I might date myself to 80’s Sugarhill Gang but this was in my head recently when someone described to me being in a meeting and couldn’t wait to leave…
Have you ever went over a friend’s house to eat
and the food just ain’t no good?
I mean the macaroni’s soggy, the peas all mushed
and the chicken tastes like wood
So you try to play it off like you think you can
by sayin’ that you’re full
And then your friend says: “Momma, he’s just being polite
He ain’t finished – uh uh, that’s bull!”
So your heart starts pumpin’ and you think of a lie
and you say that you already ate
And your friend says: “Man – there’s plenty of food!”
so you pile some more on your plate
While the stinky foods steamin’, your mind starts to dreamin’
of the moment that it’s time to leave
I’ve had numerous conversations with people who loathe the lengthy meeting stew in which every possible topic in granularity is reviewed. Next time you are in a meeting eating food you don’t like – and obviously no one else does either – ask the question, “Why are we eating this?” Or more poignantly, “Where are we going, and why?” That is to say: Why should we care about what we are doing and for what purpose? Demand direction, vision, mission and purpose. It’s not an easy question, and will require your leadership to step up to clearly articulate what change we intend to affect. Sure, this isn’t appropriate when everyone knows the score and the meeting is intentionally tactical to get things done. But I had a conversation recently in which someone confided they wondered the value of their contribution since the bus they were on didn’t seem to have any clear destination.

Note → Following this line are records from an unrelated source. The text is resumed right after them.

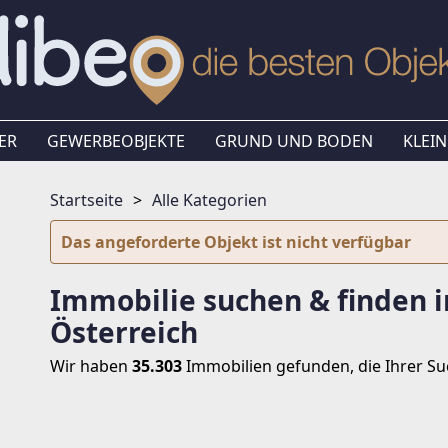
ER
GEWERBEOBJEKTE
GRUND UND BODEN
KLEIN
Startseite
Alle Kategorien
Das angeforderte Objekt ist nicht verfügbar
Immobilie suchen & finden i
Österreich
Wir haben
35.303
Immobilien
gefunden, die Ihrer S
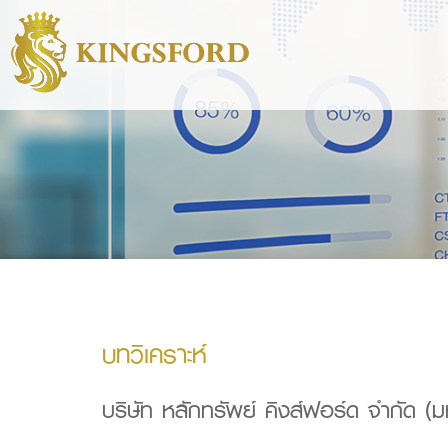
บทวิเคราะห์
บริษัท หลักทรัพย์ คิงส์ฟอร์ด จำกัด (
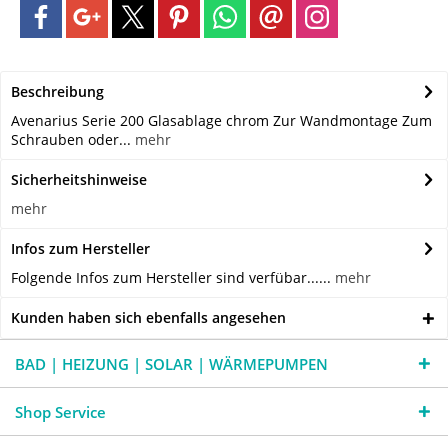
Beschreibung
Avenarius Serie 200 Glasablage chrom Zur Wandmontage Zum
Schrauben oder...
mehr
Sicherheitshinweise
mehr
Infos zum Hersteller
Folgende Infos zum Hersteller sind verfübar......
mehr
Kunden haben sich ebenfalls angesehen
BAD | HEIZUNG | SOLAR | WÄRMEPUMPEN
Shop Service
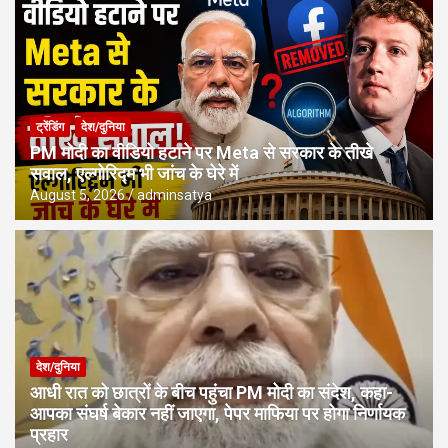
ट्रेंडिंग
देश/दुनिया
PM मोदी का वीडियो हटाने पर Meta से सरकार के तीखे
सवाल, एल्गोरिद्म भी जांच के घेरे में
August 5, 2026
adminsatya
देश/दुनिया
आधी रात को छात्रों के बीच पहुंचा PM मोदी का संदेश, कहा-
आपका संघर्ष बेकार नहीं जाएगा, पेपर माफिया पर होगा निर्णायक
प्रहार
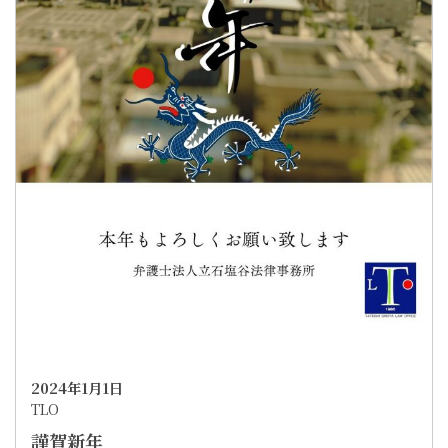
2024年1月1日
TLO
謹賀新年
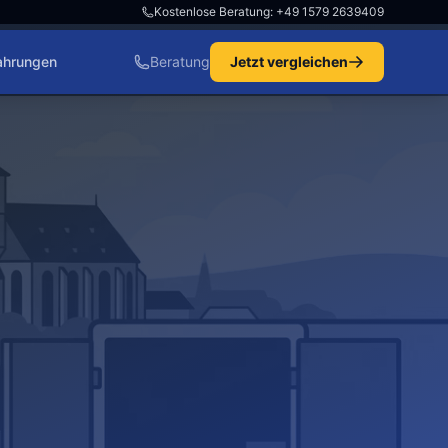
Kostenlose Beratung: +49 1579 2639409
ahrungen
Beratung
Jetzt vergleichen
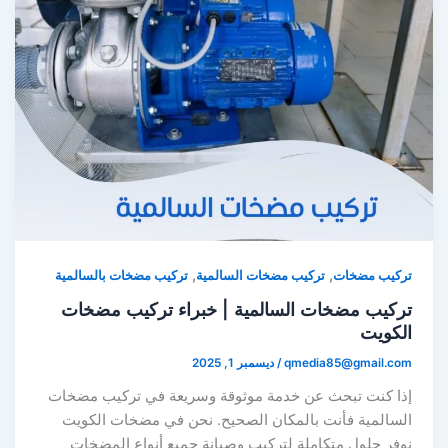
,
,
تركيب مضخات
تركيب مضخات السالمية
تركيب مضخات بالسالمية
تركيب مضخات السالمية | خبراء تركيب مضخات
الكويت
qmedia85@gmail.com
/
ديسمبر 1, 2025
إذا كنت تبحث عن خدمة موثوقة وسريعة في تركيب مضخات
السالمية فأنت بالمكان الصحيح. نحن في مضخات الكويت
نوفر حلول متكاملة لتركيب وصيانة جميع أنواع المضخات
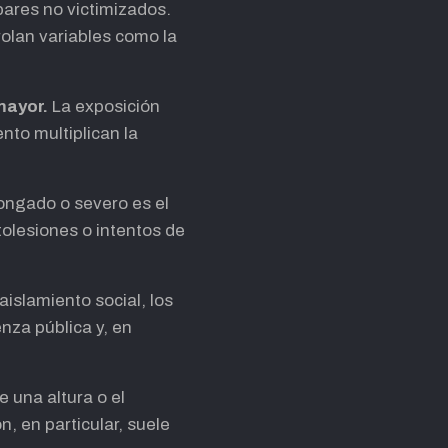
pares no victimizados.
olan variables como la
 mayor.
La exposición
nto multiplican la
ongado o severo es el
tolesiones o intentos de
islamiento social, los
nza pública y, en
 una altura o el
 en particular, suele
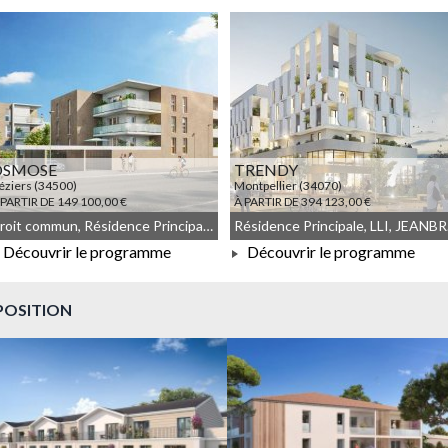
À PARTIR DE 149 417,00 €
À PARTIR DE 307 708,00 €
OSMOSE
TRENDY
éziers (34500)
Montpellier (34070)
 PARTIR DE 149 100,00 €
À PARTIR DE 394 123,00 €
Droit commun, Résidence Principale, JEANBRUN, Meublé non géré
Rési
Découvrir le programme
Découvrir le programme
À PARTIR DE 149 100,00 €
À PARTIR DE 394 123,00 €
POSITION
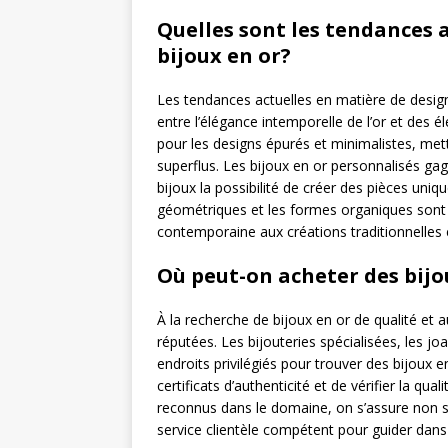
Quelles sont les tendances 
bijoux en or?
Les tendances actuelles en matière de desig
entre l’élégance intemporelle de l’or et de
pour les designs épurés et minimalistes, metta
superflus. Les bijoux en or personnalisés ga
bijoux la possibilité de créer des pièces uniqu
géométriques et les formes organiques sont
contemporaine aux créations traditionnelles 
Où peut-on acheter des bijo
À la recherche de bijoux en or de qualité et a
réputées. Les bijouteries spécialisées, les jo
endroits privilégiés pour trouver des bijoux
certificats d’authenticité et de vérifier la qu
reconnus dans le domaine, on s’assure non se
service clientèle compétent pour guider dans l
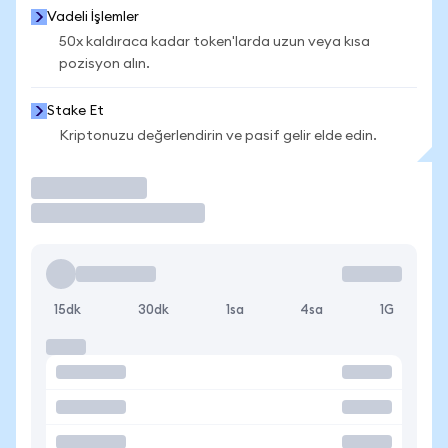
Vadeli İşlemler
50x kaldıraca kadar token'larda uzun veya kısa
pozisyon alın.
Stake Et
Kriptonuzu değerlendirin ve pasif gelir elde edin.
İşlem Yap
15dk
30dk
1sa
4sa
1G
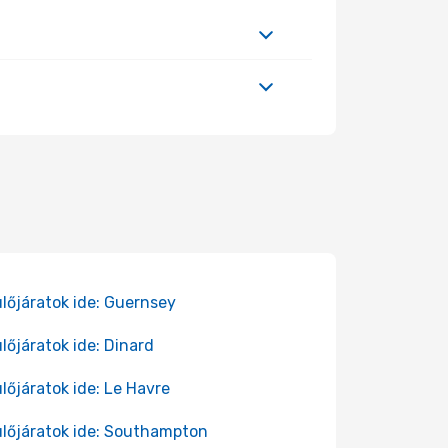
lőjáratok ide: Guernsey
lőjáratok ide: Dinard
lőjáratok ide: Le Havre
lőjáratok ide: Southampton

Change starts with the doers, the creators – those with intention and direction, if not fully-formed concrete goals. Recognize the value and contribution we all create and ask these important questions. Asking these questions is to ask your leaders to reach farther, communicate more clearly, and build the necessary community and environment for you to feel enabled, empowered and part of something bigger than the piece of the equation you are working on.